> WHAT YOU NEED TO DO:
Print the whole listing exactly as it appears, but skip the pictures.

> MATERIALS PROVIDED:
□ □ □ □ □ □ □
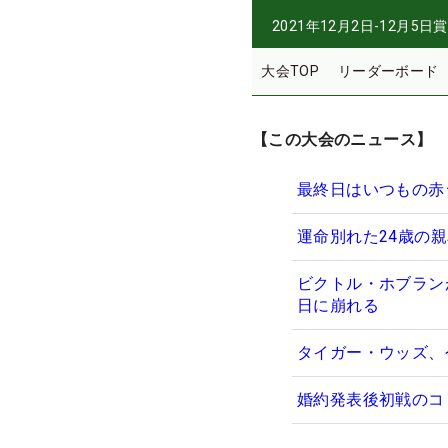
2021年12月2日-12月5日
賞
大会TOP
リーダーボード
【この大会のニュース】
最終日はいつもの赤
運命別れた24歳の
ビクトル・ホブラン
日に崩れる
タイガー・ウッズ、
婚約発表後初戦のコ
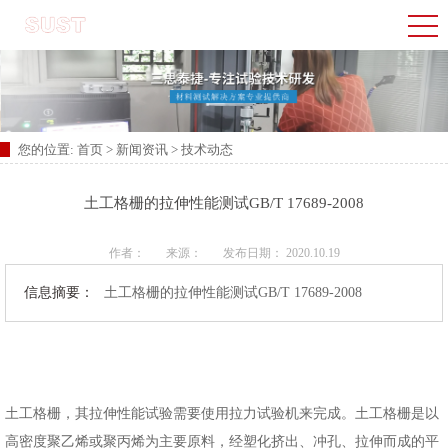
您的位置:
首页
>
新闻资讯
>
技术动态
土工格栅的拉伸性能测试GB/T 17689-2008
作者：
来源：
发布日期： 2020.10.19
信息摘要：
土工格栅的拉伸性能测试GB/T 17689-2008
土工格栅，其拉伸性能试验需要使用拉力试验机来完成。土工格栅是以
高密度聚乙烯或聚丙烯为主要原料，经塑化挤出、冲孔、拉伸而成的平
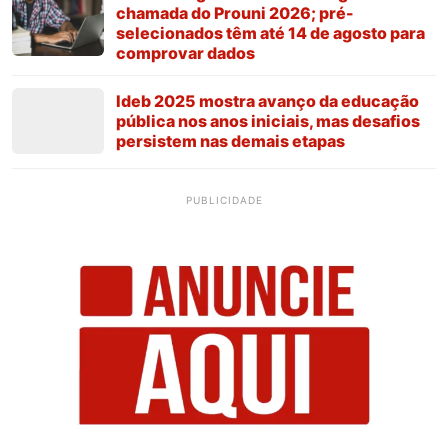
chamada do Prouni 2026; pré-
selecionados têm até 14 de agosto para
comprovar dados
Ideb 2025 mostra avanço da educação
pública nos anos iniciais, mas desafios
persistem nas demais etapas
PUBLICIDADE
□ □ □ □ □ □ □
> SOLUTION BELOW:
2021年12月2日-12月5日
賞
大会TOP
リーダーボード
【この大会のニュース】
最終日はいつもの赤
運命別れた24歳の
ビクトル・ホブラン
日に崩れる
タイガー・ウッズ、
婚約発表後初戦のコ
您的位置:
首页
>
新闻资讯
>
技术动态
土工格栅的拉伸性能测试GB/T 17689-2008
作者：
来源：
发布日期： 2020.10.19
信息摘要：
土工格栅的拉伸性能测试GB/T 17689-2008
土工格栅，其拉伸性能试验需要使用拉力试验机来完成。土工格栅是以
高密度聚乙烯或聚丙烯为主要原料，经塑化挤出、冲孔、拉伸而成的平
chamada do Prouni 2026; pré-
selecionados têm até 14 de agosto para
comprovar dados
Ideb 2025 mostra avanço da educação
pública nos anos iniciais, mas desafios
persistem nas demais etapas
PUBLICIDADE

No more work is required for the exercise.